→ Dataset entries
+ + +

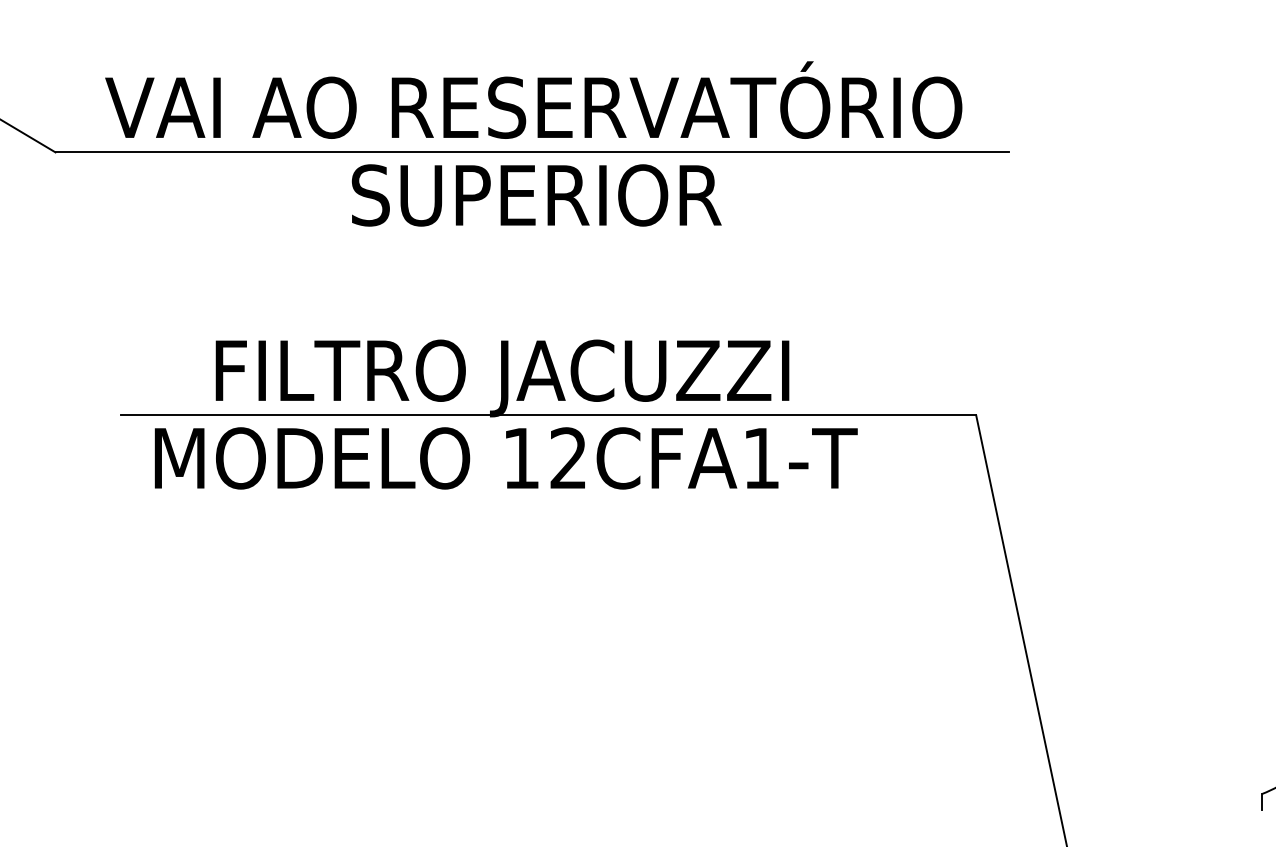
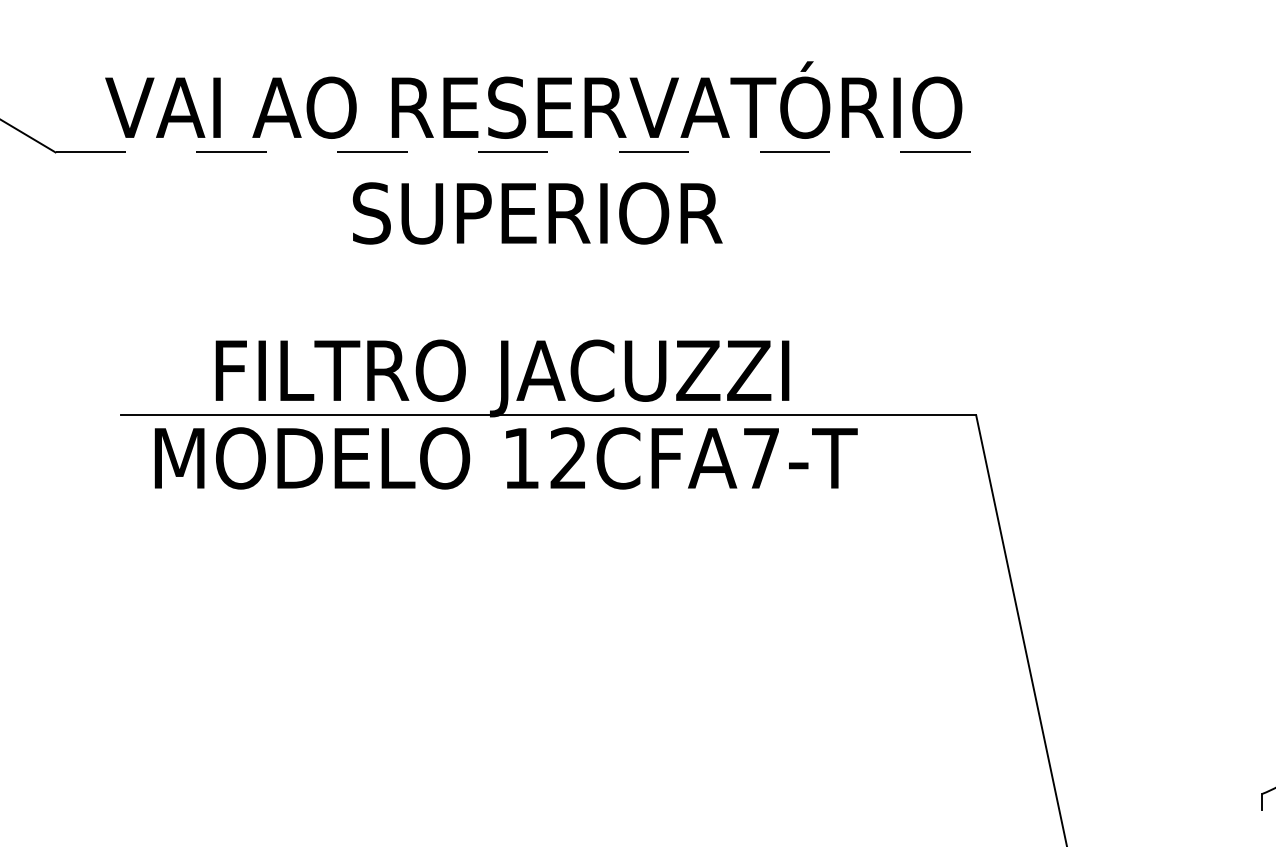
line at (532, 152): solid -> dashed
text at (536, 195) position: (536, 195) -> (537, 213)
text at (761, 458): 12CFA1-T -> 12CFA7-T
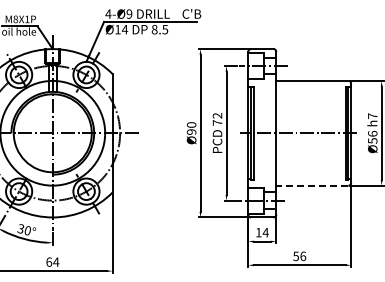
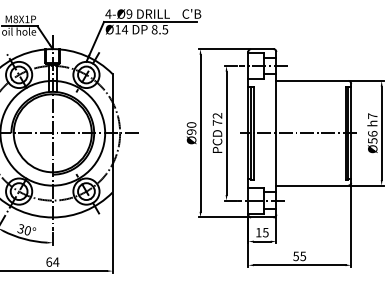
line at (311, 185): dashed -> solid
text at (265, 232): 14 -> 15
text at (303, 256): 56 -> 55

+ + +

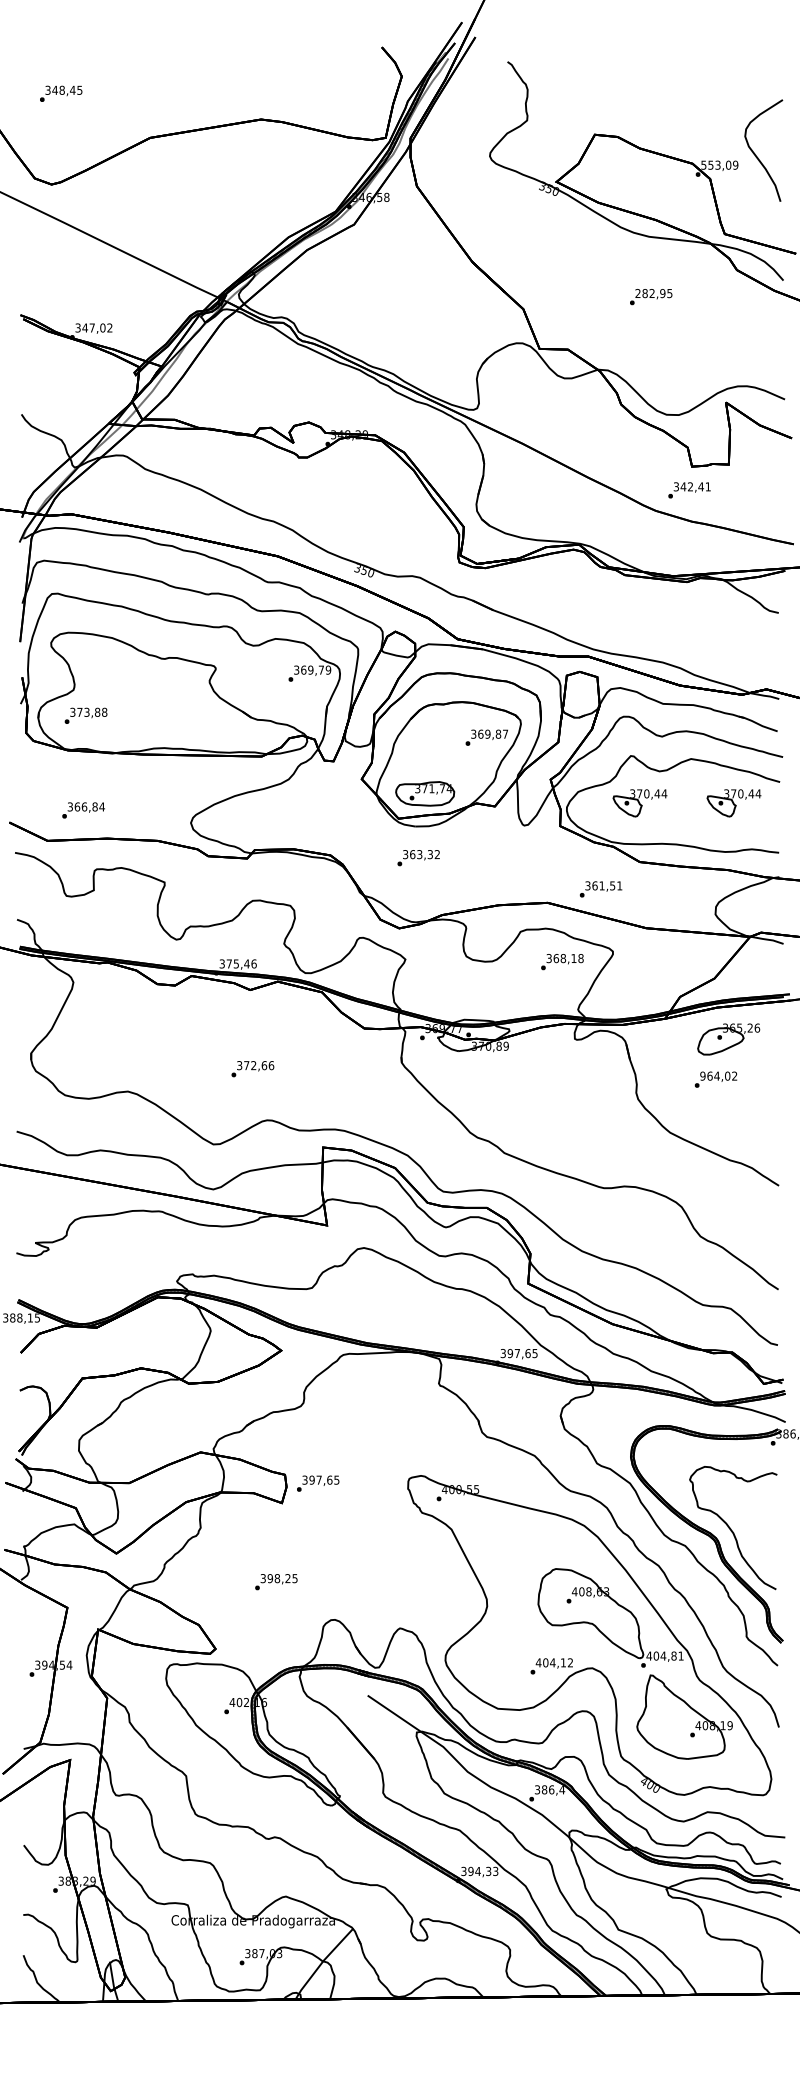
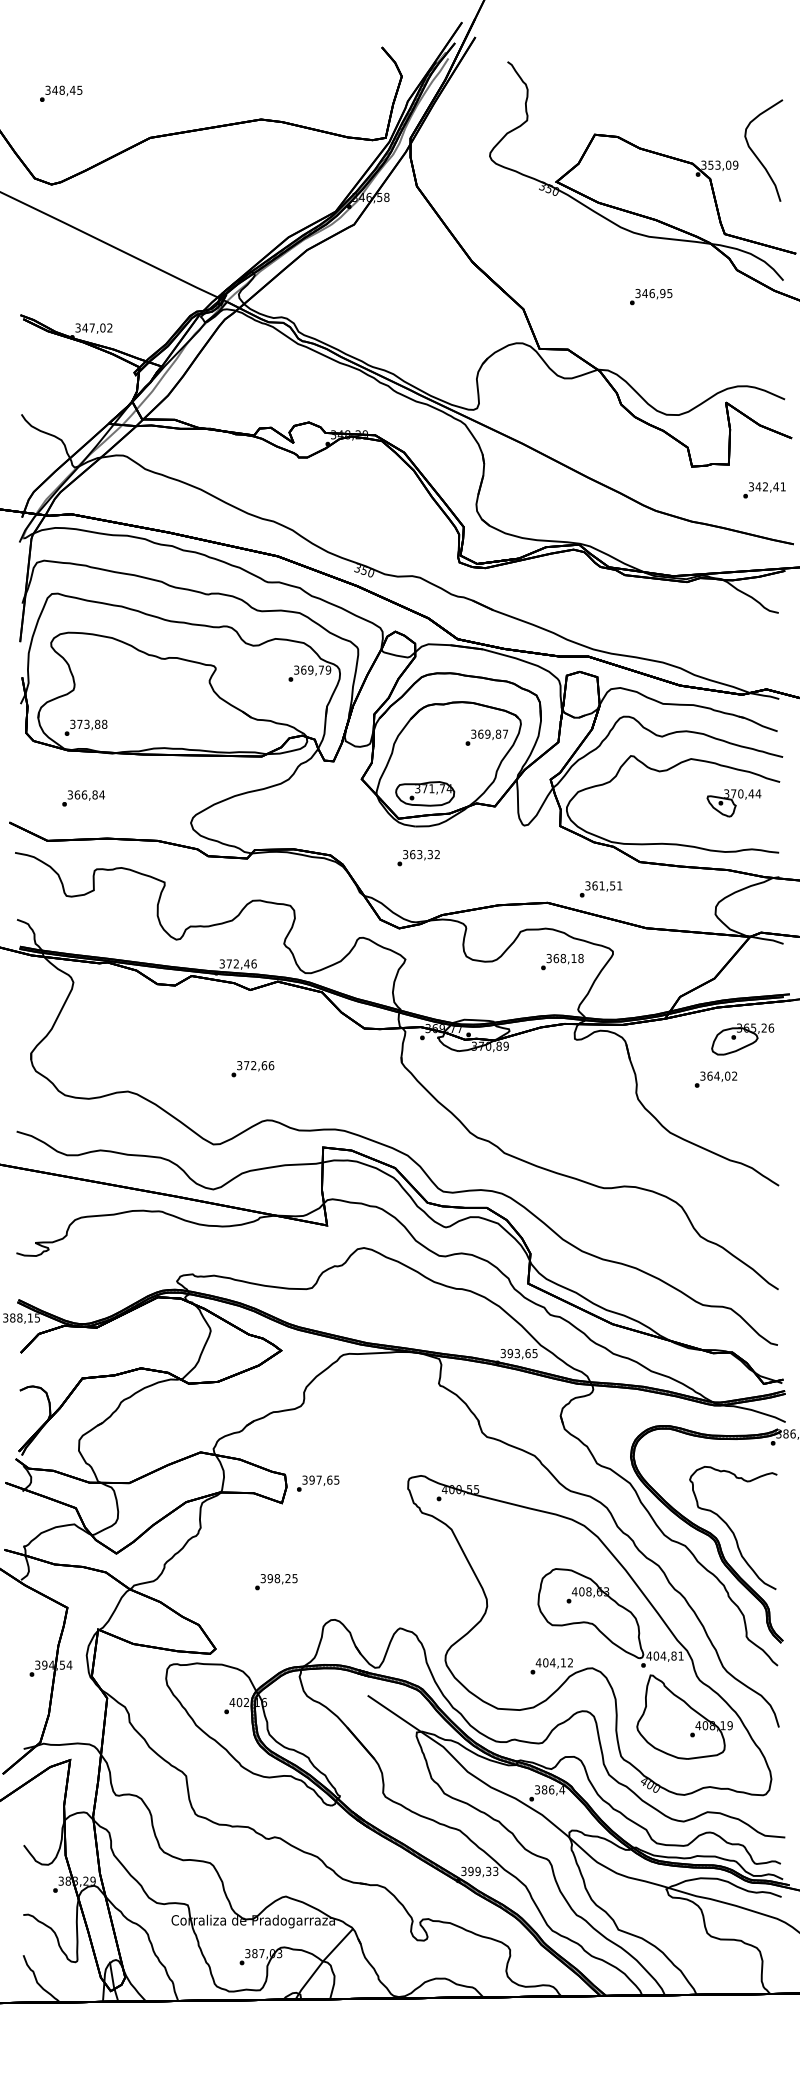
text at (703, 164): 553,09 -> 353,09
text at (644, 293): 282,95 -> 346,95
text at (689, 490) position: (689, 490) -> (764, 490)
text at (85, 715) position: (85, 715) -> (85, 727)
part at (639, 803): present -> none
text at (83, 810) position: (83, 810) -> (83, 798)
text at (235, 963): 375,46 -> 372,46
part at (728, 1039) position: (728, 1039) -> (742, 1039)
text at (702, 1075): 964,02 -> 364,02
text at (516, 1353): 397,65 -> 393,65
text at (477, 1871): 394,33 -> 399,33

+ + +

→ STATED EXERCISE
Duplicate the items above word for word, beginning at the line that contains "text at (703, 164): 553,09 -> 353,09" and stopping after the line that contains "part at (728, 1039)".

→ EXPECTED OUTPUT
text at (703, 164): 553,09 -> 353,09
text at (644, 293): 282,95 -> 346,95
text at (689, 490) position: (689, 490) -> (764, 490)
text at (85, 715) position: (85, 715) -> (85, 727)
part at (639, 803): present -> none
text at (83, 810) position: (83, 810) -> (83, 798)
text at (235, 963): 375,46 -> 372,46
part at (728, 1039) position: (728, 1039) -> (742, 1039)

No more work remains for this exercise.